3. Stardust Memories (1980)
Woody Allen doesn't really beat around the bush when it comes to referencing other films (the most explicit being the references to his beloved Ingmar Bergman). But not content with referencing just one scene from one favourite, Allen here goes all-out in referencing Federico Fellini's 8 1/2 (1963). Is it a rip-off? Is it a parody? Is it an homage? Whatever it is, Allen's twin interests in comedy and gloomy, death-enquiring drama come to the fore for another unforgettable, self-reflexive Woody flick.
4. Deconstructing Harry (1997)
Among the many reasons why we rate this one is the classic "out of focus" scene. We don't mean that Allen shot an entire scene out of focus; we mean that one of the characters (played by Robin Williams) appears out of focus and even acknowledges it himself.
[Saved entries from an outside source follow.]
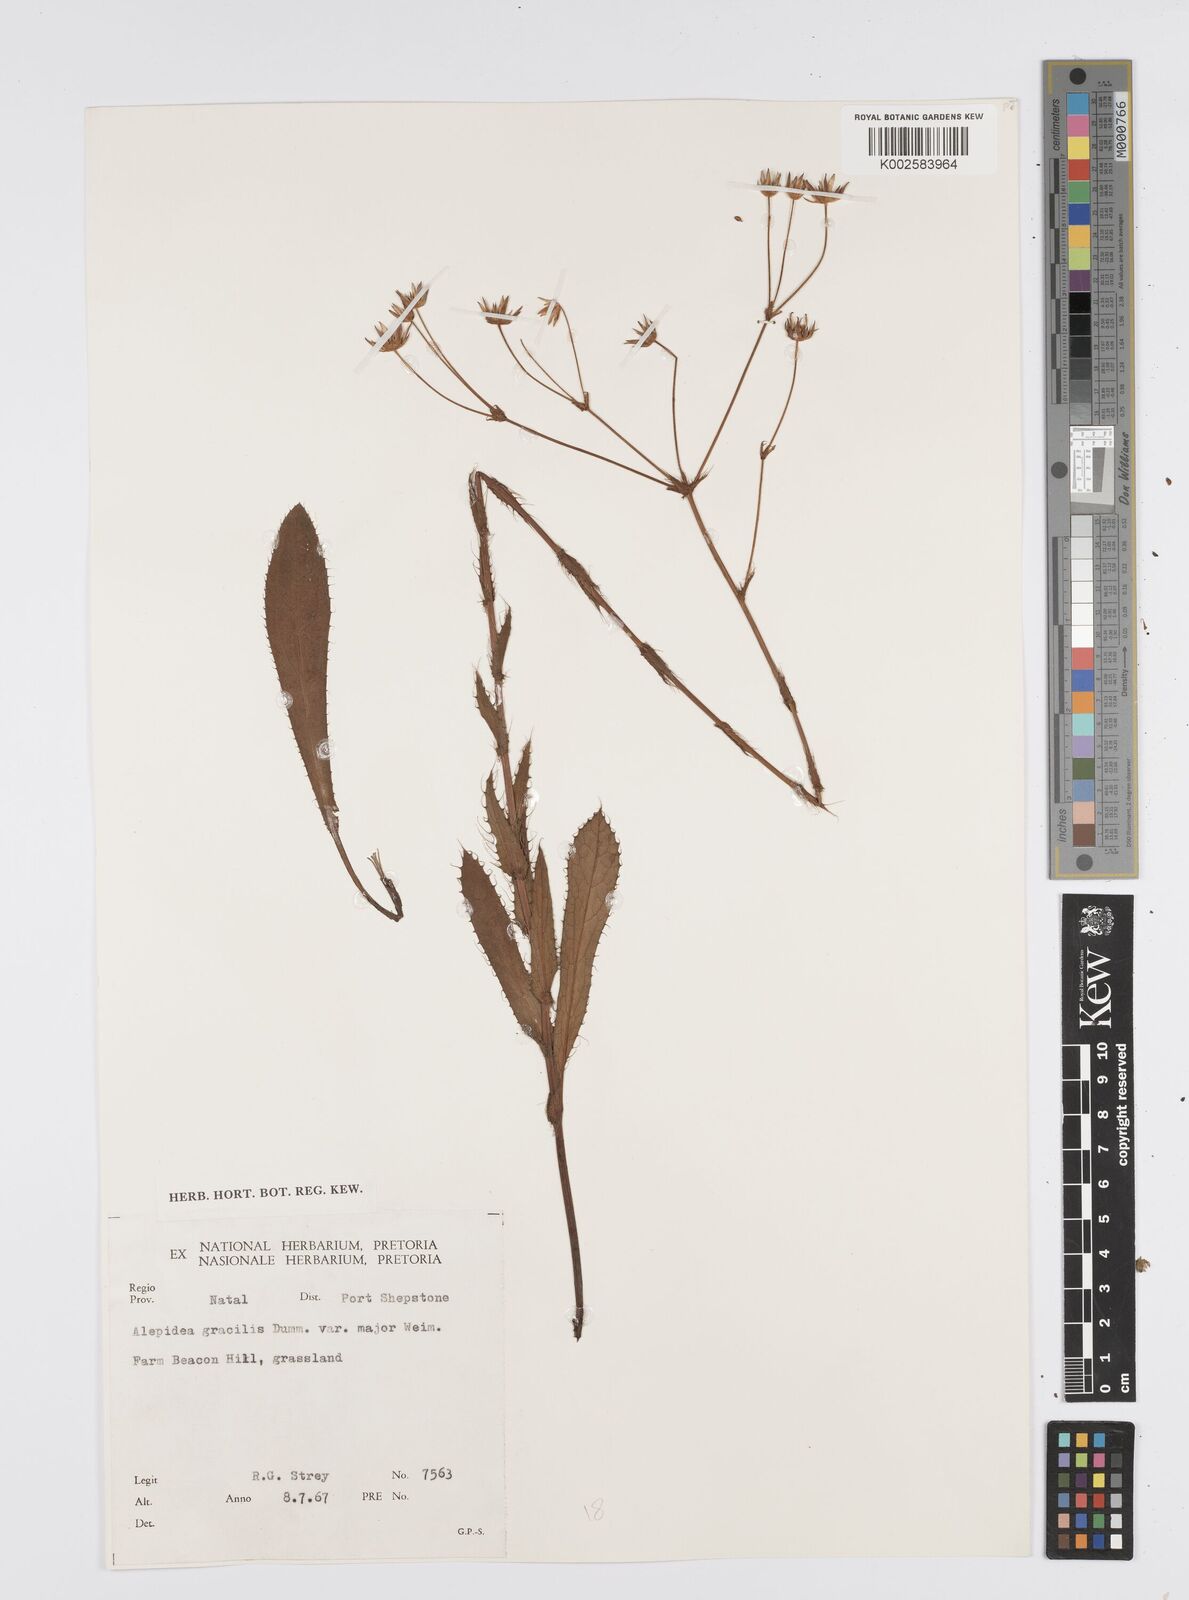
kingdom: Plantae
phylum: Tracheophyta
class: Magnoliopsida
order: Apiales
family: Apiaceae
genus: Alepidea
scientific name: Alepidea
We don't think an existential crisis has been so humorously portrayed in an Allen film. And that's saying something. On a side note, check out the incongruous use of the Pixie's 'La La Love You' in the trailer. What happened to Cole Porter? Did Woody really approve this?
5. Husbands and Wives (1992)
This is perhaps the one on our list that's earned the most recognition, but not, we think, as much as it deserves. In addition to the fantastic performances from Mia Farrow, Judy Davis, Sydney Pollack and Juliette Lewis, this gem clings on to the coattails of Manhattan, with its nebulous world of analysts, intellectuals, cheaters and life-questioning New Yorkers. (This would be on our Top 10 Woody Allen Movies list, for sure.)